### Brano scelto
----------

Lux Chieti, altro scivolone Tutto facile per Treviglio

A pesare sull’esito della gara le assenze di Williams, Santiangeli e Meluzzi
CHIETI. Ancora una pesante sconfitta, nell’ultimo turno della fase ad orologio del campionato di serie A2, per la Lux Chieti che al PalaTricalle viene superata (55-83) dalla Bcc Treviglio al termine di una gara nella quale solo nel primo periodo i biancorossi hanno creato qualche apprensione al più quotato avversario. Chieti sul parquet senza Williams e Santiangeli, assenze importanti alle quali, nell’occasione, si è aggiunta anche quella di Meluzzi, rimasto in panchina dal momento che, dopo l’infortunio alla caviglia rimediato mercoledì scorso a Verona, si è preferito non correre rischi in vista degli imminenti play off. Palla a due e Treviglio, anche se determinato a cogliere un successo per migliorare la propria classifica, approccia male la gara mentre la Lux, guidata da un Sorokas (26 punti e 32 di valutazione) in gran spolvero, mostra lucidità e voglia di fare raggiungendo un vantaggio (18-7) sul quale interviene prontamente il tecnico ospite Zambelli con un time-out dal quale la sua squadra, costretta rinunciare al pivot Borrra, esce con la giusta energia cominciando a recuperare lo svantaggio. Divario quasi colmato alla prima sirena (21-19), si accende il play abruzzese Pepe, protagonista della fase di sorpasso, la Bcc alza anche l’intensità difensiva mentre coach Maffezzoli fa di necessità virtù con le rotazioni a disposizione. Chieti non trova più la via del canestro e subisce le perentorie fiondate degli avversari (13/31 da tre punti) e il margine di vantaggio si allarga inevitabilmente prima del rientro negli spogliatoi per l’intervallo lungo. Al ritorno sul parquet c’è comunque una fiammata della Lux che appare più volitiva e piazza un parziale di 8-0 che potrebbe riaprire la gara. Ma è solo una speranza, calano le energie fisiche e mentali dei biancorossi e Treviglio riprende saldamente in mano le redini dell’incontro girando palla velocemente e proponendo delle giocate da applausi del play Frazier.

----------

### Consegna
Nell'articolo sulla partita tra Lux Chieti e Treviglio, per favore, indica con quale punteggio si è chiusa la gara. Le voci riportate qui sotto non servono a nulla per questo lavoro.

----------

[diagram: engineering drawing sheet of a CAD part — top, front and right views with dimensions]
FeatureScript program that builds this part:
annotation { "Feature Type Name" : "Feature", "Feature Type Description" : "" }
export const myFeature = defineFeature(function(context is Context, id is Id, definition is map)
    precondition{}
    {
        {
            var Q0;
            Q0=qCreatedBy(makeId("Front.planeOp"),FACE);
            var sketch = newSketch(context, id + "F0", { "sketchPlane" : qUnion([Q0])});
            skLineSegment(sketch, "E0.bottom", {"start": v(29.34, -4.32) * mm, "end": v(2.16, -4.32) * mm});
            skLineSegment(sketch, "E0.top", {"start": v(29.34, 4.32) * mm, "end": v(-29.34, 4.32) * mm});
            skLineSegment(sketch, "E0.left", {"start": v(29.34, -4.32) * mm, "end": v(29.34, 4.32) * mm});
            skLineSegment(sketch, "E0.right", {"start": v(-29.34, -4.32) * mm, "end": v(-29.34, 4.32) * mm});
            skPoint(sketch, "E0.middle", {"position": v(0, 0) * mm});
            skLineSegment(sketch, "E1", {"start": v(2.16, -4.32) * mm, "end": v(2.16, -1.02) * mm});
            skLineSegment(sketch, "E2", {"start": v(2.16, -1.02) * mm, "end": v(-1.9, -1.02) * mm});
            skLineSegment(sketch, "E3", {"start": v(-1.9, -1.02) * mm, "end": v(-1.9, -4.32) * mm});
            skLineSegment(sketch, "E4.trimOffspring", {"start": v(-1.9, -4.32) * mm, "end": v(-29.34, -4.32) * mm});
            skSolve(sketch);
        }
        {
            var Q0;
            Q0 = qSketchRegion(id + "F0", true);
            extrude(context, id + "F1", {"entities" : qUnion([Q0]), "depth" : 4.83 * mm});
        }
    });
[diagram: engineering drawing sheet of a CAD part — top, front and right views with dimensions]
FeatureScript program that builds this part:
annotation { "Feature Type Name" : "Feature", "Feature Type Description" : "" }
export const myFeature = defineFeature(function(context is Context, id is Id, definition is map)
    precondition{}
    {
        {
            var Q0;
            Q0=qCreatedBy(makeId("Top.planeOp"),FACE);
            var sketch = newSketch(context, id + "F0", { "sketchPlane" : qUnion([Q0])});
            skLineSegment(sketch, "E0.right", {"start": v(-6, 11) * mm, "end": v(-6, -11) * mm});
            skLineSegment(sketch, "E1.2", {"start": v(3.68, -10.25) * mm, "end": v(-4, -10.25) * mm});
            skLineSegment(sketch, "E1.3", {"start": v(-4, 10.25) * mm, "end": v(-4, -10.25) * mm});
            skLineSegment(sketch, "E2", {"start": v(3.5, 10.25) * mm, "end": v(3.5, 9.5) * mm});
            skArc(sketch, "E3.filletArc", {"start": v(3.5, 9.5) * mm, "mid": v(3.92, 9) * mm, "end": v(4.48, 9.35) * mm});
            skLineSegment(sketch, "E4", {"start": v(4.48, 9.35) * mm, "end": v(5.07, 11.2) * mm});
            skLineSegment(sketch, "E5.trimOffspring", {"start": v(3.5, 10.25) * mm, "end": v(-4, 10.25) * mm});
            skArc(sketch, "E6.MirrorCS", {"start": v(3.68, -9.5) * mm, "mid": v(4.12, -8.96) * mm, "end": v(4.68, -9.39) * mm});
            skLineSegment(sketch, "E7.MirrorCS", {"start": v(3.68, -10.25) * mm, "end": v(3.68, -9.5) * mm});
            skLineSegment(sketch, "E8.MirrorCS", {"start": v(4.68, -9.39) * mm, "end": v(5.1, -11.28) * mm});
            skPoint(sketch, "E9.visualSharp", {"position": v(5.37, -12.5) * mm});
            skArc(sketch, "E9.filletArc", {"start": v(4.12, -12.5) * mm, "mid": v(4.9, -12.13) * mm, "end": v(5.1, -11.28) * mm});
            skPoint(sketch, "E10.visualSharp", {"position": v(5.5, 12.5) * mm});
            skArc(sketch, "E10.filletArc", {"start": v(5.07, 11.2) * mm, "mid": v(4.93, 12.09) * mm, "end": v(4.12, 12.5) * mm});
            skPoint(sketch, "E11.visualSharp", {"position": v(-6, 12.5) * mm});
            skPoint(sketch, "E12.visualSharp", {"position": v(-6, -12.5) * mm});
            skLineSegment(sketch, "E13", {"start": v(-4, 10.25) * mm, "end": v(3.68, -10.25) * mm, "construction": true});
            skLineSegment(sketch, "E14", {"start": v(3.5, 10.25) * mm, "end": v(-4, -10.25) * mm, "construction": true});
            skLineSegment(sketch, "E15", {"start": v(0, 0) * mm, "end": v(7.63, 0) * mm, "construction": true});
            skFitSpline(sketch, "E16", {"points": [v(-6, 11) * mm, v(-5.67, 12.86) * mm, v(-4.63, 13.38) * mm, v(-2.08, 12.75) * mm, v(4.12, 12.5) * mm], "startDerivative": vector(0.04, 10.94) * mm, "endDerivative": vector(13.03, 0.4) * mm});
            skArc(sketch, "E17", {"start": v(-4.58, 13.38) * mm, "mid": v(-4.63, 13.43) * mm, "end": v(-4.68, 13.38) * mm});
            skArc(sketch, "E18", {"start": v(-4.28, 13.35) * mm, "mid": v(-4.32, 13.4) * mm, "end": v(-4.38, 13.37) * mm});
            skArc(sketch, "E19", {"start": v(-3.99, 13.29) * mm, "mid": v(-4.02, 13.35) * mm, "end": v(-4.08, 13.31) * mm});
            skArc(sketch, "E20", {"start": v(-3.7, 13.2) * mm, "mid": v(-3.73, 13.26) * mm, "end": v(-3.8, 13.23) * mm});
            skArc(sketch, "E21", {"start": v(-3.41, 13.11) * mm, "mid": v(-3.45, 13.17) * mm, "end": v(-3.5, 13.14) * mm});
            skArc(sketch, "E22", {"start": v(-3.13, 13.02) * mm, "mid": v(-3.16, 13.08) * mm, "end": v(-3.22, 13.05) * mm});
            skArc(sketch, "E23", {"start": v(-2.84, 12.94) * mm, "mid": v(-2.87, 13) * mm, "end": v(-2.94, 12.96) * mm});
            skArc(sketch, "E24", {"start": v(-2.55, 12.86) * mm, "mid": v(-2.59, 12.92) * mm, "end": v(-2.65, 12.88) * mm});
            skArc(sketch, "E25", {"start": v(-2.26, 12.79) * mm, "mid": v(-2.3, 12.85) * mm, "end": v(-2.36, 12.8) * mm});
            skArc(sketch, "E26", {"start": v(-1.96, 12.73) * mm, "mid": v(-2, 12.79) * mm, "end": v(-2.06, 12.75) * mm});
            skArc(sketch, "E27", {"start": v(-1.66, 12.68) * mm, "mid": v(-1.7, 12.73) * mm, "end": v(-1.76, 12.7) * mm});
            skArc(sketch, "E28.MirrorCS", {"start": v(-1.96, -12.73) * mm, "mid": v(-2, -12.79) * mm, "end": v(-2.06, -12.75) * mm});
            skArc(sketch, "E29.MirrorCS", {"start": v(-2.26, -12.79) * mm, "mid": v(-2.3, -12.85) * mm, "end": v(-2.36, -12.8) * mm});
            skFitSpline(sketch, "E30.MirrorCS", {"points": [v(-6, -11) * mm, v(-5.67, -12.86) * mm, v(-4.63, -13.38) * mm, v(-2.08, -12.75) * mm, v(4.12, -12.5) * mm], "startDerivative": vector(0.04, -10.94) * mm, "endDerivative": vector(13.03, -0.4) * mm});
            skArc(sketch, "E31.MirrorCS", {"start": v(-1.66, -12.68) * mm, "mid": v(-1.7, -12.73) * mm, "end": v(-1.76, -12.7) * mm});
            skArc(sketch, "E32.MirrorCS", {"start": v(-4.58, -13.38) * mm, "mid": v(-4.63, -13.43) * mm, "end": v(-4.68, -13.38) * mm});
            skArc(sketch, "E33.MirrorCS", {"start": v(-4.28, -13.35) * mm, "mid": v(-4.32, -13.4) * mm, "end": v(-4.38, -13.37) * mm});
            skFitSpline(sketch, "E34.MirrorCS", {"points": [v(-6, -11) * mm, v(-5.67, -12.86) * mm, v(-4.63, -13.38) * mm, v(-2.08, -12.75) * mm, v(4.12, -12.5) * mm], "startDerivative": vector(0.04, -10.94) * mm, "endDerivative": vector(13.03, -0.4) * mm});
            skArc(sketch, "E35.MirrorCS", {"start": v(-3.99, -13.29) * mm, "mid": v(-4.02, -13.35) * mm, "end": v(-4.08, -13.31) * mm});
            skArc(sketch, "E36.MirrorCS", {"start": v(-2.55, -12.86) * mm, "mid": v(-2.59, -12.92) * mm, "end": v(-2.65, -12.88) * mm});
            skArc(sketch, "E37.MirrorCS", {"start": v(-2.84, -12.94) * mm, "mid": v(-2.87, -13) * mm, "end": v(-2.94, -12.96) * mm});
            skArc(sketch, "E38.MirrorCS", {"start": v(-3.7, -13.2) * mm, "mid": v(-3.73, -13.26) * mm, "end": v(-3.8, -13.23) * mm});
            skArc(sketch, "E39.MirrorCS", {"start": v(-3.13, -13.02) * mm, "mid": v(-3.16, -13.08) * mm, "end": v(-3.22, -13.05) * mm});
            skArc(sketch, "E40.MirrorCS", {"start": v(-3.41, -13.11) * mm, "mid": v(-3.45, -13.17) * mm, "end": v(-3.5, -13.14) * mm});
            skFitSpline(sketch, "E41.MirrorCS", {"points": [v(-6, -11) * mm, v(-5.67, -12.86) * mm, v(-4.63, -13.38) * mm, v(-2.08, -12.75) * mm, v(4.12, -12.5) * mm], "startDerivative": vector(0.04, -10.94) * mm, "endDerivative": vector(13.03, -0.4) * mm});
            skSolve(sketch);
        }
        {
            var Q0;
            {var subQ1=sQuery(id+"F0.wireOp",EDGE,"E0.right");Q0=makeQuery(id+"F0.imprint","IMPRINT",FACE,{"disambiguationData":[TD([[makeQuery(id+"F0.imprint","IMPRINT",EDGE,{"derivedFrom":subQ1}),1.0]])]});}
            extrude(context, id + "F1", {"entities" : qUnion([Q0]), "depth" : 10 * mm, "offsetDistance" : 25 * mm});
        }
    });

----------

### Soluzione
55-83 a favore della Bcc Treviglio.